Aleksandra przyszła spóźniona o piętnaście minut. Już samo to nie zrobiło na mnie dobrego wrażenia. Zadałem jej standardowe pytania rekrutacyjne. Wypadła... ani dobrze, ani źle. Jej CV nie było imponujące, ale spodziewałem się tego. Właściwie powinienem był odrzucić jej kandydaturę, bo bez problemu mogłem znaleźć kogoś z bardziej odpowiednimi kwalifikacjami. Było mi jej jednak szkoda. Pamiętam, jak to było, gdy po studiach nie mogłem znaleźć zatrudnienia. Chciałem jej pomóc, więc trochę pochopnie zaproponowałem jej stanowisko doradcy klienta w moim flagowym salonie.
Wycięła mi niezły numer
Rozpoczęła pracę po standardowym tygodniowym szkoleniu. Nie wybijała się na sprzedawcę miesiąca, ale radziła sobie całkiem nieźle. Wykazywała zaangażowanie i nie robiła manka, a to połowa sukcesu. Po kilku miesiącach zauważyłem jednak, że obroty zaczęły spadać. Doświadczenie podpowiadało mi, że takie coś zazwyczaj nie dzieje się bez przyczyny. Nie pomyliłem się.

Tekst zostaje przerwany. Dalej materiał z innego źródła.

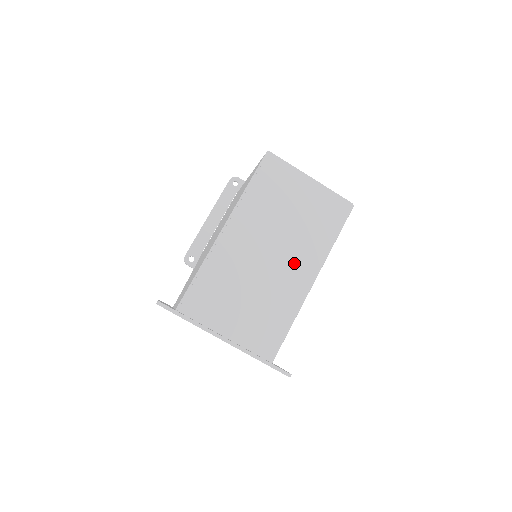
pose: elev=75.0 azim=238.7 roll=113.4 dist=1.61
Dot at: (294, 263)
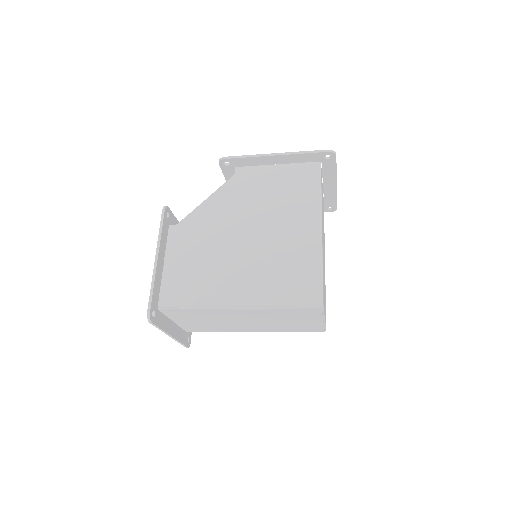
Dot at: (255, 327)
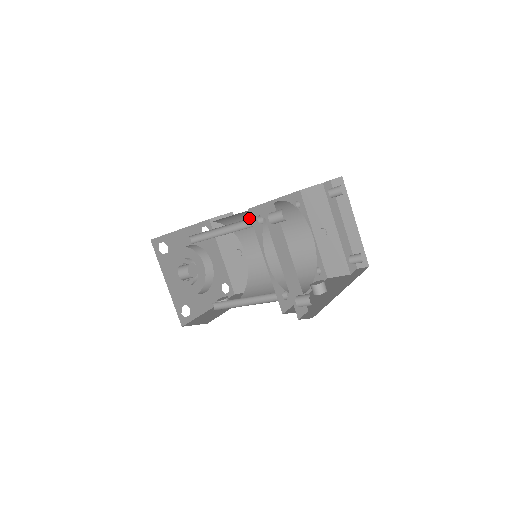
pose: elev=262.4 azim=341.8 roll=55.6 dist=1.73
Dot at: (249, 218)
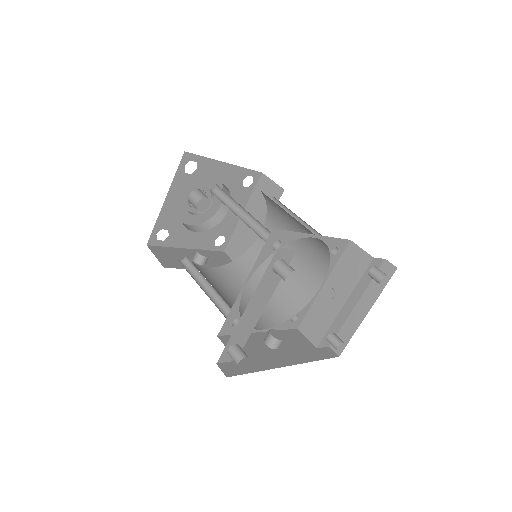
Dot at: occluded
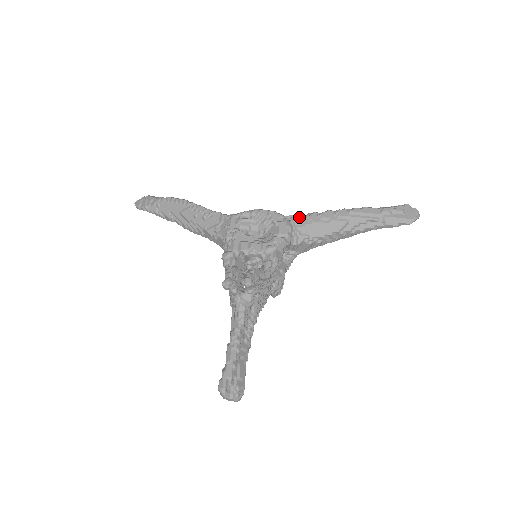
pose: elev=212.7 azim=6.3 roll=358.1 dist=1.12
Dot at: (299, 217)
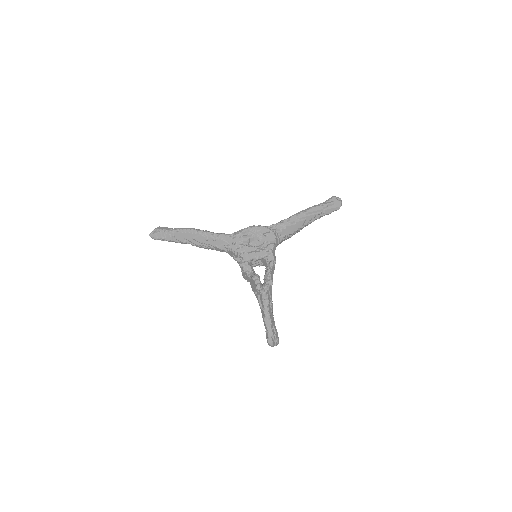
Dot at: (277, 226)
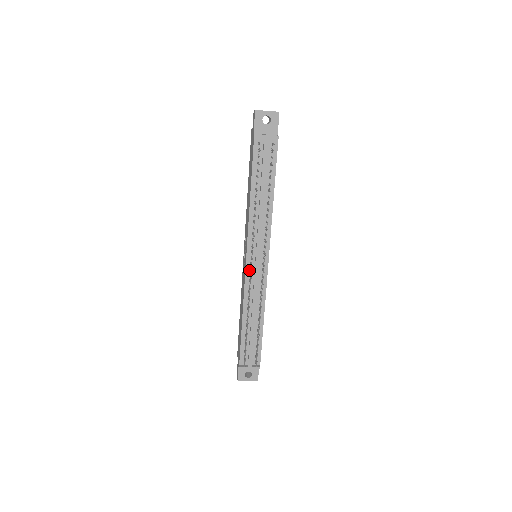
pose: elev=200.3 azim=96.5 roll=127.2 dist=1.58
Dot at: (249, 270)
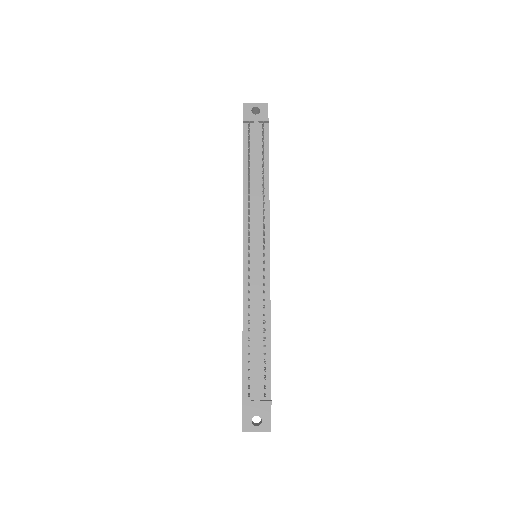
Dot at: (247, 264)
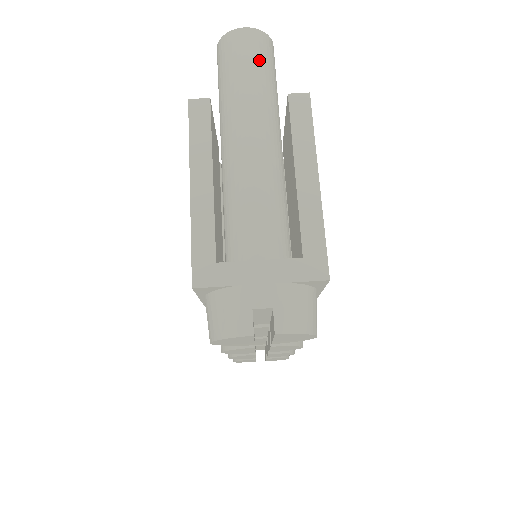
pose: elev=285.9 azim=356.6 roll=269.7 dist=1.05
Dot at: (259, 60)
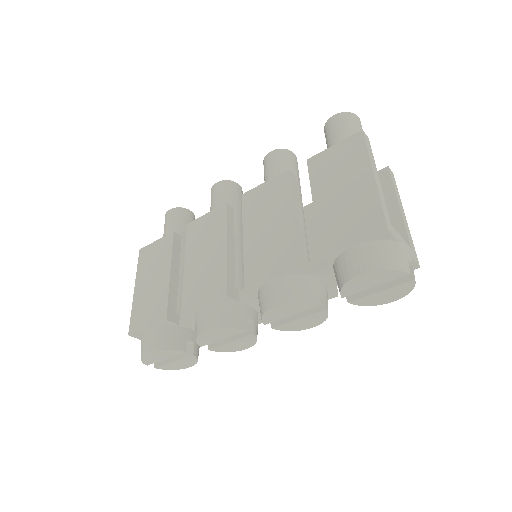
Dot at: occluded
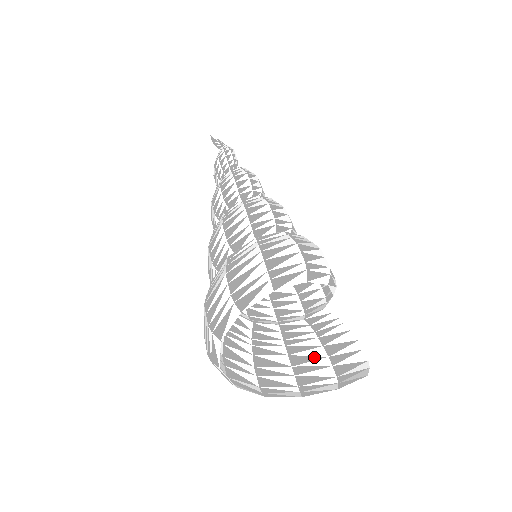
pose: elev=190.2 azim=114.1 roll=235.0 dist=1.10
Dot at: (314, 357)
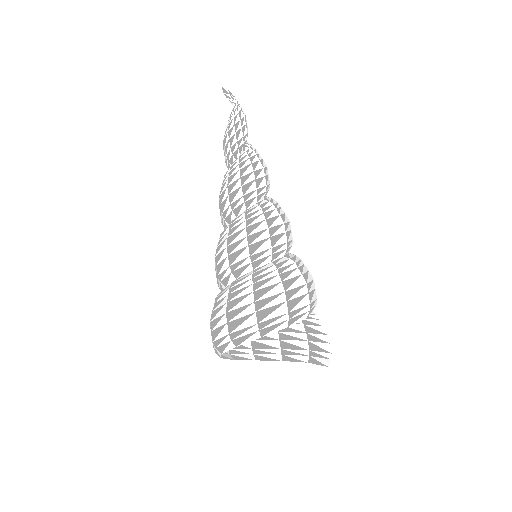
Dot at: (295, 330)
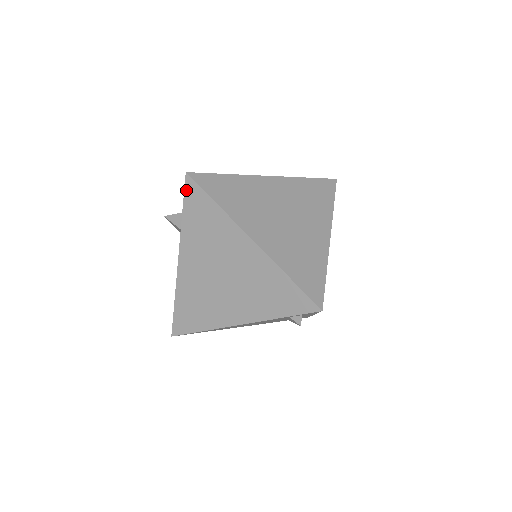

Raz w miesiącu zwyczajowo przeglądam monitoring. Stara zasada mówi: „Ufaj, ale sprawdzaj”. Zauważyłem, że Aleksandrze kilka razy zdarzyło się wynosić ubrania ze sklepu i zwracać je następnego dnia. Takie sytuacje najczęściej miały miejsce w piątek lub sobotę.
– Możesz mi to jakoś wyjaśnić? – zapytałem, gdy pokazałem jej ubrania.

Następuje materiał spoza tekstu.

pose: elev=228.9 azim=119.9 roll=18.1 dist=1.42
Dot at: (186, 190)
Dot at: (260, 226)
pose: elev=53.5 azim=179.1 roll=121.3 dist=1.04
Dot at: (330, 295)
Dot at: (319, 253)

– Ja, ja.... – zaniemówiła.
– Pamiętaj, że najgorsza prawda jest lepsza od kłamstwa. Mów prosto z mostu.
– To tylko dla mojego chłopaka. On nie ma za dużo pieniędzy i nie stać go na modne ciuchy. Gdy wychodzimy, chcę, żeby wyglądał dobrze, więc od czasu do czasu pożyczę coś ze sklepu. Ale zawsze wszystko zwracam, odświeżone i wyprasowane – usprawiedliwiła się.
– Co to znaczy, że od czasu do czasu pożyczasz coś ze sklepu? Ola, nie możesz tak robić! Moi klienci nie płacą za używane ubrania! – wściekłem się.
– Przepraszam, ale nie mówił pan, że nie mogę tak robić.
– Bo nie mam w zwyczaju mówić o czymś, co jest oczywiste. Nie powiedziałem też o zakazie podkradania z kasy, bo jasne jest, że nie można tak robić. Rozumiesz, co chcę powiedzieć?
– Tak, rozumiem. I co teraz? Zwolni mnie pan?
– Powinienem. Ale na razie otrzymasz tylko ostrzeżenie. Pamiętaj, druga żółta kartka z automatu oznacza czerwoną.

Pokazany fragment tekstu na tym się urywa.